Well, a recent report released by the World Health Organization and the International Labour Organization says that overwork led to 745,000 deaths from stroke and heart disease in 2016. To make matters worse, that’s an increase of 29 percent since the year 2000.
So protecting yourself from overwork can quite literally be a matter of life and death. During the pandemic, going to work was made more dangerous by a lethal virus for many in-person essential workers. But even for the work-from-home set, this is a serious problem.
“Teleworking has become the norm in many industries, often blurring the boundaries between home and work. In addition, many businesses have been forced to scale back or shut down operations to save money, and people who are still on the payroll end up working longer hours,” said Tedros Adhanom Ghebreyesus, PhD, the WHO director-general, in a prepared statement.
That means the dangers of being overworked are real for most, if not all of us. It’s time to take a closer look at what overworking feels like, and how to protect yourself from its worst impacts.
How to tell if you’re being overworked
In their report, the WHO defined overworking as more than 55 hours a week. The study found that “working 55 or more hours per week is associated with an estimated 35 [percent] higher risk of a stroke and a 17 [percent] higher risk of dying from ischemic heart disease, compared to working 35-40 hours a week.”
You might look at that definition and immediately be able to tell that you are being overworked. But how do you spot the signs that it’s affecting your health?
“Being overworked doesn’t just affect us physically, it comes out in so many different ways,” said Marsha Brown, PhD, a licensed psychologist. Here are some of the symptoms she said you should watch out for:
- Psychological: Feeling foggy-headed, having trouble solving problems, making careless mistakes, being short-tempered, or having a lower tolerance for work issues.
- Physical: Feeling fatigued, experiencing headaches, feeling tense or like you can’t relax, feeling nauseous or sick to your stomach.
- Emotional: Being anxious or worried all the time, having a sense of dread, fearing going to work, or feeling a sense of helplessness.
- Interpersonal: Avoiding co-workers who you used to have no issues with, getting into more conflict with people at work or loved ones at home, blowing up at little things.
- Behavioral: Calling out sick more, making more mistakes, sleeping less, drinking more alcohol, or using more recreational drugs.
You might experience more of these symptoms depending on what type of work you do. Nurses in particular are seeing high levels of burnout and overwork in especially stressful conditions. A recent meta-analysis of nurses during the COVID-19 pandemic shows that 34 percent experienced emotional exhaustion. Two of the factors contributing to that issue were longer working time in quarantine areas and increased workload overall, according to the Journal of Advanced Nursing.

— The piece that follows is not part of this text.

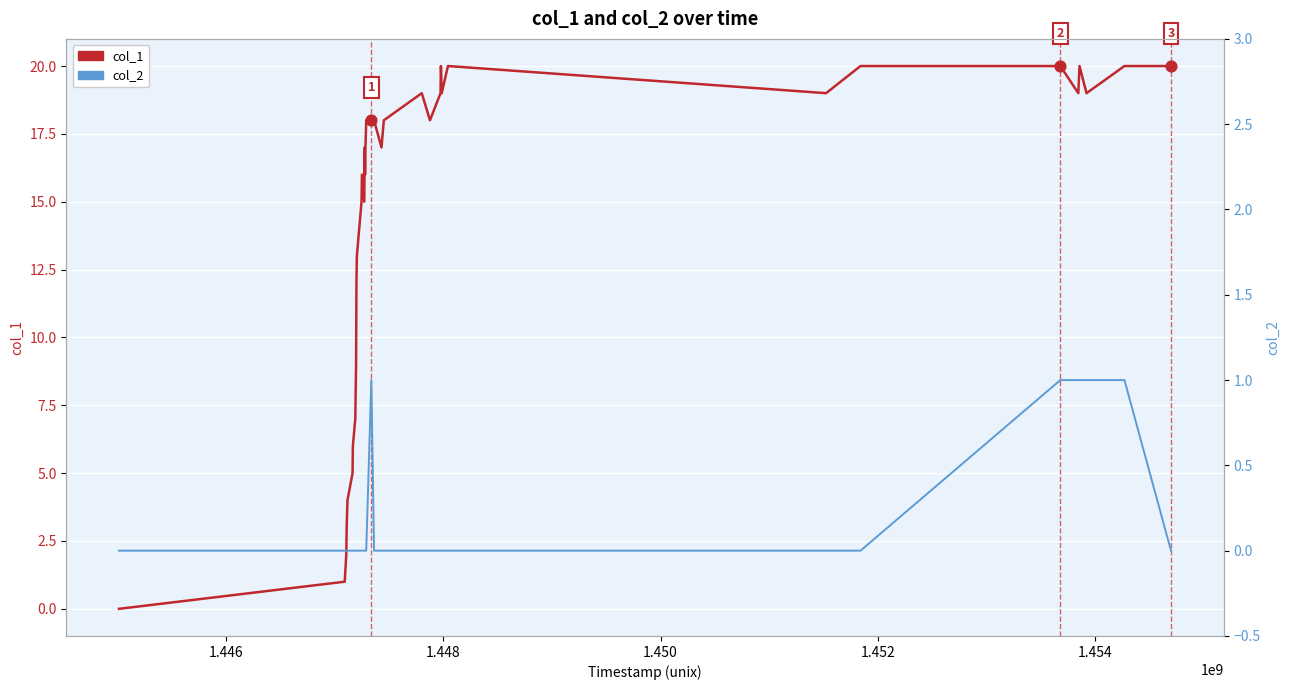

Which series reaches the maximum Y coordinate?

col_1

The WHO also points out that the effects of overwork are especially prominent for men. Indeed, 72 percent of deaths related to overwork in the WHO study occurred among males.

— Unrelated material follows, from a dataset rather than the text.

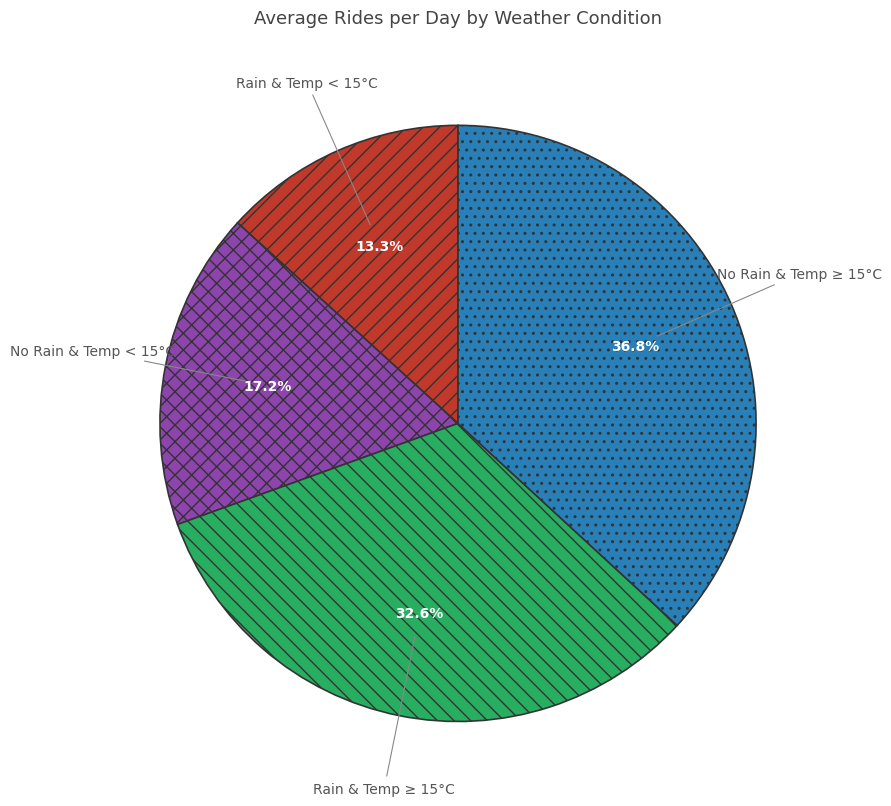

To the nearest percent, what percentage of the pie is No Rain & Temp ≥ 15°C?

37%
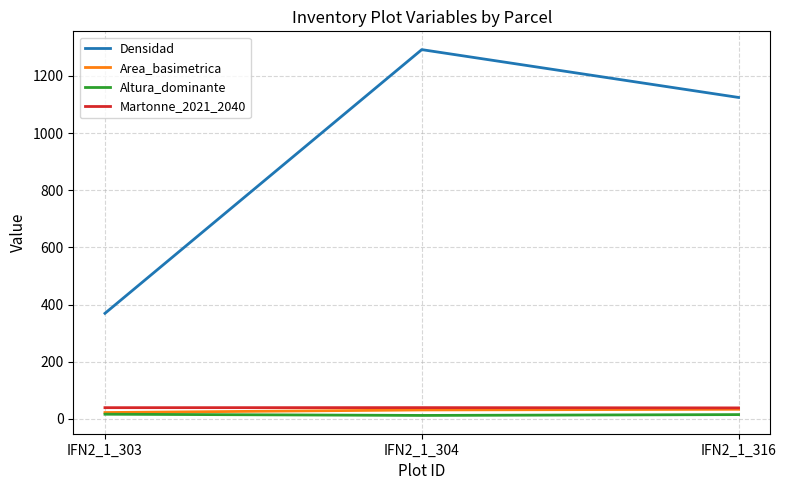

Count the number of categories in the chart.

3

How to protect your health (if you can’t quit your job)
Even if you know you’re being overworked, you may not have the ability to simply leave your job. But if that’s the case, there are still ways to safeguard your health.
Derek Richards, PhD, a research psychologist, psychotherapist and chief science officer at SilverCloud Health, said it’s important to deal with the stress or emotional exhaustion that can lead to bigger health problems.

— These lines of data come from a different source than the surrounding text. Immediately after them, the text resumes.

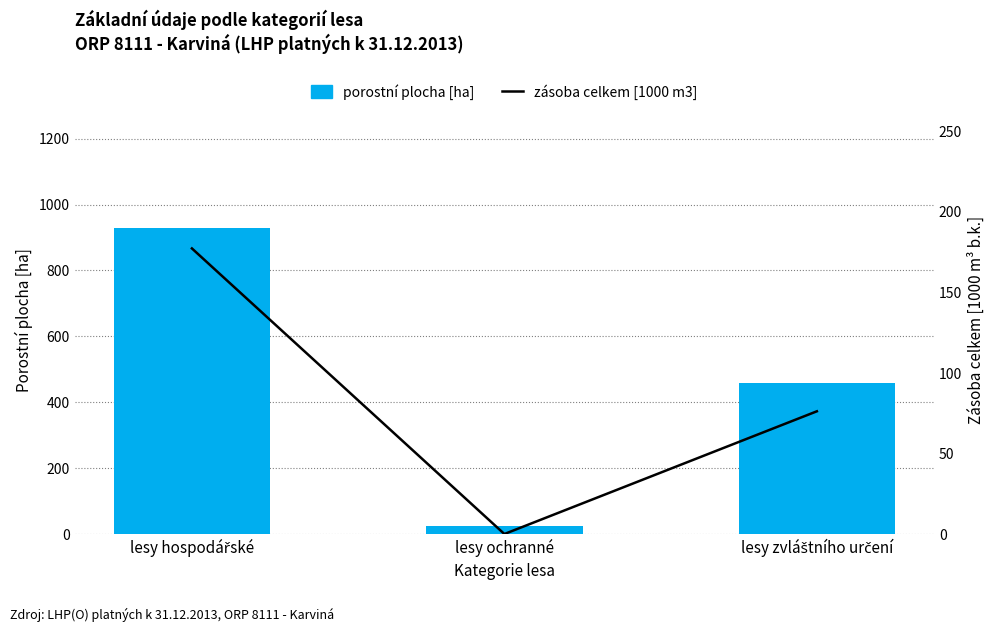

The zásoba celkem [1000 m3] series shows 71.3 at lesy hospodářské. True or false?

False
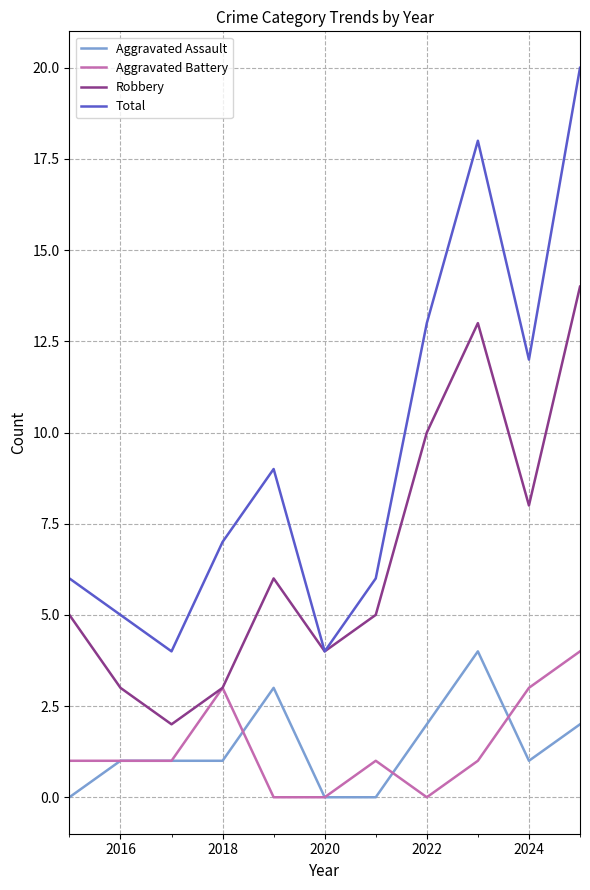

What are all the series names shown in the legend?

Aggravated Assault, Aggravated Battery, Robbery, Total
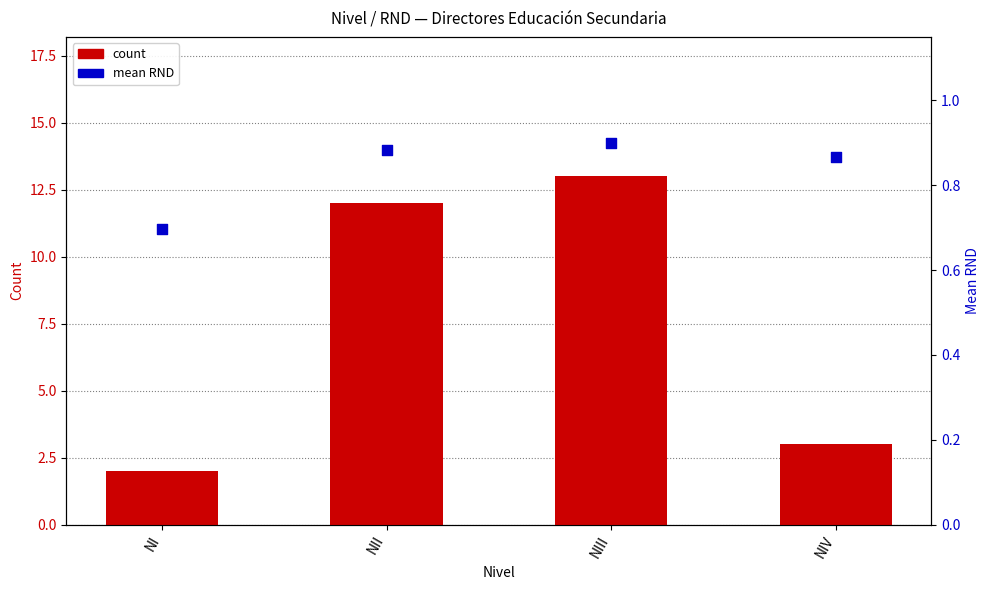

Which series contains the lowest Y value?

mean RND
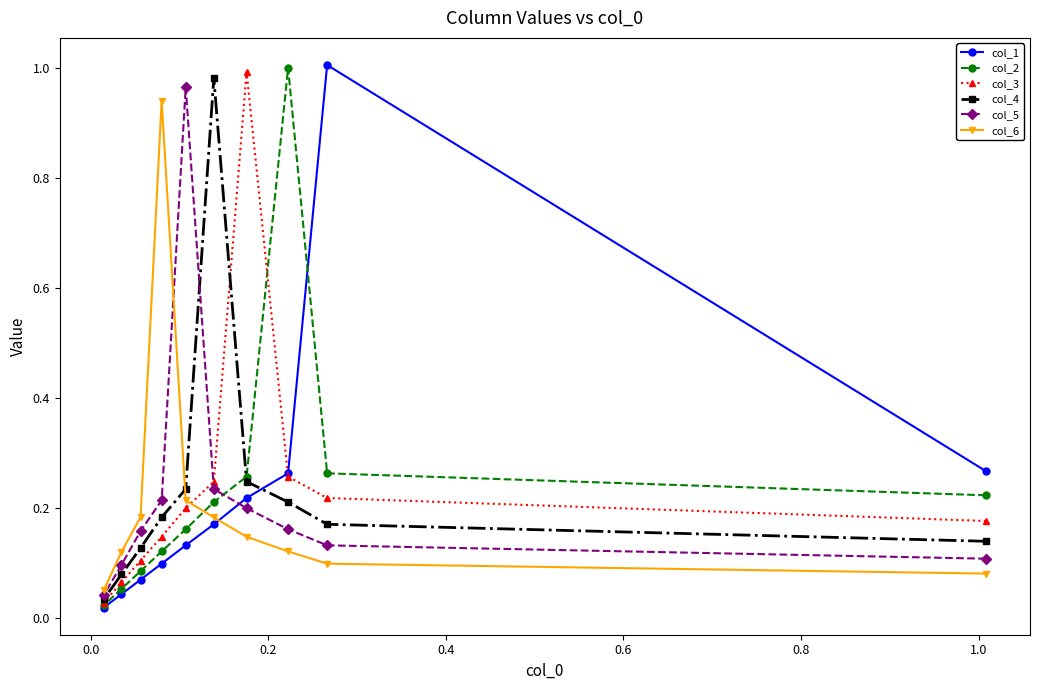

At how many categories does at least one series exceed 0?

10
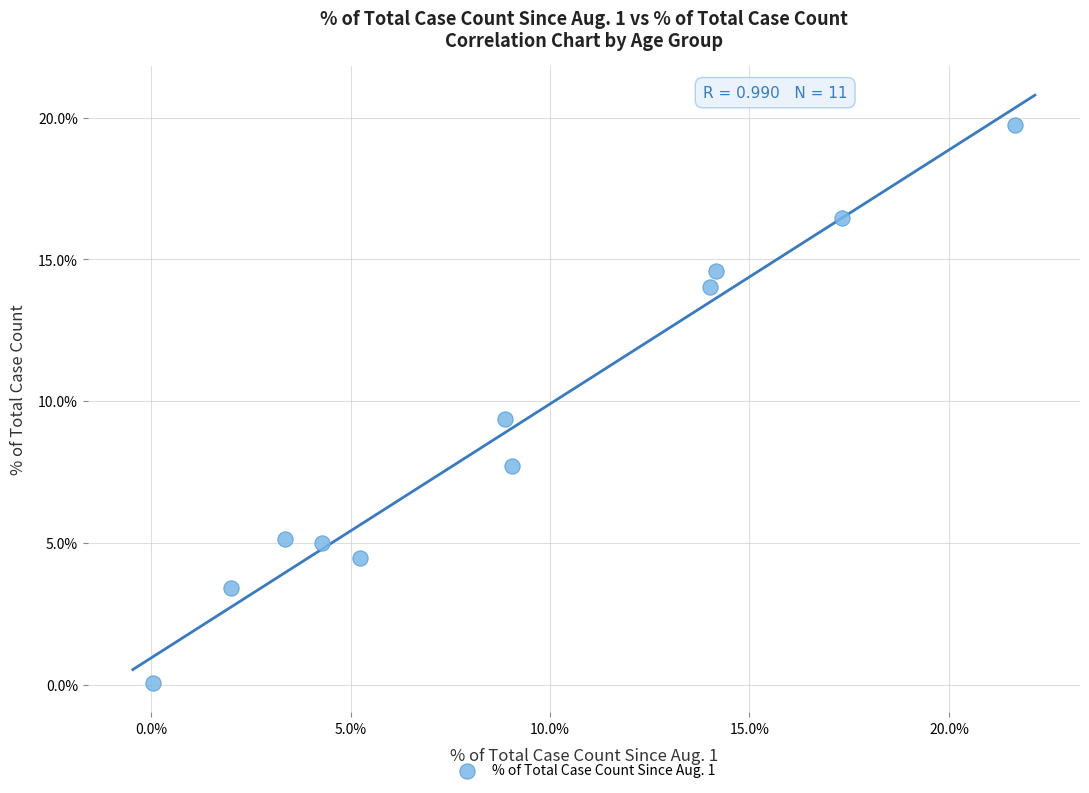

What is the average Y value?

9.1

You can start taking care of your mental health even during your work hours, Richards said.
“Take time to eat lunch, go for a walk, or even meditate as a method to unwind. These seemingly small steps will not only help you de-stress, they’ll also boost your productivity in the long term, ultimately helping you to feel more efficient as well,” Richards said in a written response.
Brown said it’s also crucial to set boundaries at work, to the extent that you can. Be clear about how much work you can take on, and say no to things when it becomes too much. If you have control over your schedule, be strategic about adding break time between appointments or meetings, even for five minutes.
“The point isn’t really the time, the point is to disconnect from work even for a little bit,” Brown said.
And beyond the small breaks, Brown suggests building in time during your commute or at the end of your day for reading, listening to music, or doing some physical activity — anything that releases stress that would otherwise build up and harm your health.
“That’s your time to just disconnect and think about something else and just take care of yourself,” Brown said.